In 1997, Gattaca – a title derived from the four main nucleobases found in the nucleic acids: guanine, adenine, cytosine, and thymine- brought us a dystopic future where people could decide whether to prune their babies DNA to prevent them from genetic diseases in the future -although the idea quickly degenerated into tailoring a new generation of flawless robot-like humans. The idea is not new -see, for example, Miles’ origin in the Vorkosigan saga (Lois McMaster Bujold)- and could probably look like a good thing, only … what happens if you are not tailored to perfection? if they knew from birth you’d develop a serious disease, could you get a good job? buy a house? get married and have kids? In the movie, the answer is a clear “no”, although it does not account for human determination and endurance. And we are not even going into “A brave new world” territory -where lower castes are deliberately handicapped by the introduction of toxins during gestation and development to have low cost labour- nor raising similarities to eugenics, if only to avoid the Godwin’s Law.
However, wouldn’t you avoid genetic diseases in our progeny if you could? Because, at this point, technically you could. Sort of. Only maybe you shouldn’t.
The best known technique to do so is the so called CRISPR (clustered regularly interspaced short palindromic repeats). Francisco Juan Martinez Mojica in 2005 found a number of DNA fragments in bacteria and archaea genome that had been previously observed by Yoshizumi Ishino, but whose function was unknown. CRISPR was usually found in company of specific genes that were labelled “CRISPR associated” (Cas) genes. Martinez Mojica explained that CRISPR derived RNA combined with Cas proteines were part of a defense system against viruses: it searches for the attacking virus genetic material using the RNA as a reference and Cas slices it to render it harmless. Furthermore, Cas preserve some virus fragments to add them to the host genetic code so they already have a reference for future attacks (sort of a genetic vaccine, for -extreme- simplification).
Further research showed the potential of CRISPR for gene edition. Jennifer Doudna and Emmanuelle Charpentier re-engineered a Cas9 endonuclease into a two-component system that could find and cut the DNA target specified by any guide RNA.
Source: Alkhnbashi, Omer & Costa, Fabrizio & Shah, Shiraz & Garrett, Roger & Saunders, Sita & Backofen, Rolf. (2014). CRISPRstrand: predicting repeat orientations to determine the crRNA-encoding strand at CRISPR loci. Bioinformatics (Oxford, England). 30. i489-i496.

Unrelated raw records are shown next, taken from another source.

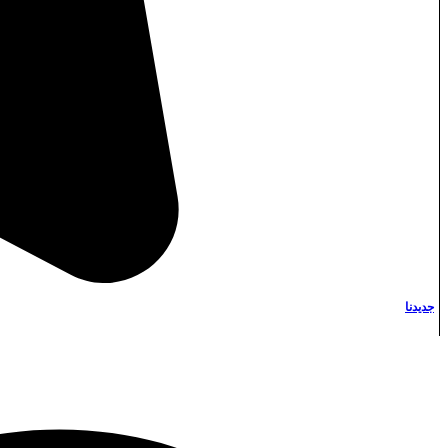
Instagram
جديدنا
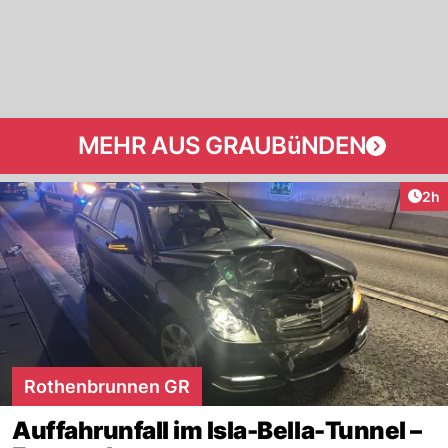
MEHR AUS GRAUBüNDEN
Arti
2h
Rothenbrunnen GR
Auffahrunfall im Isla-Bella-Tunnel –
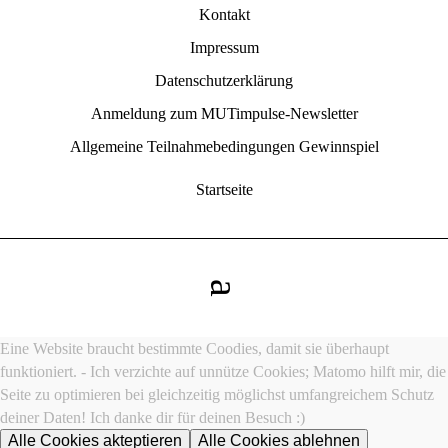
Kontakt
Impressum
Datenschutzerklärung
Anmeldung zum MUTimpulse-Newsletter
Allgemeine Teilnahmebedingungen Gewinnspiel
Startseite
Eine Website braucht bestimmte Coodies, damit sie überhaupt
funktioniert. - Ich verzichte auf unnütze Cookies; Matomo hilft mir, die
Seite zu optimieren bei gleichzeitig möglichst umfangreichem Schutz
deiner Daten! Ich danke dir für deinen Besuch :)
Alle Cookies akteptieren
Alle Cookies ablehnen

Simplifying in extreme, if you want to cut a DNA sequence from a gene, you need to create the corresponding guide RNA in the lab, combine it with Cas9 and send it to do its job. Afterwards, you can just leave the hole in the target chain (indel process) or even replace the cut fragment with a chosen one.
Voila! If one could “cut” all the genes associated to diseases and/or replace them with disease resistant ones, resilient population achieved! Obviously, as soon as it was stated that this process could be used on humans, yet another patent war was unleashed.
However, the process had not been applied to humans yet for several critical reasons. First, the specificity of RNA guides is not perfect, meaning that Cas9 may cut fragments we do not want it to and provoke who knows what (mutations). Also, it can not be granted that every single cell of an organism is edited (genetic mosaicism). This uncertainty should be more than enough to stop tests with humans, specially since we are contemplating inheritable genetic modification, i.e. when babies grow up and reproduce, they’ll pass these modifications to their own descendants even if effects are totally undesirable … unless one is thinking of sterilization. Like in a Brave New World. Only there are countries more lax than others where ethics are concerned.
It turns out that in 2018 He Jiankui, a chinese researcher, decided to edit the genome of two embryos to reproduce a mutation known as delta32. In cells with this mutation, gen CCR5 lacks 32 nucleotids and can not produce a protein that VIH uses to invade lymphocytes. All in all, he wanted to produce kids inmune to HIV. Bad news are that not only did he not achieve that delta32 mutation, but also provoked other mutations in gen CCR5 as well as in other parts of the genome, plus not all cells were edited. As expected. The consequences in medium/long term of this experiment are unpredictable. At the moment, China denies any official involvement, He’s lab has been closed and He is (apparently) missing.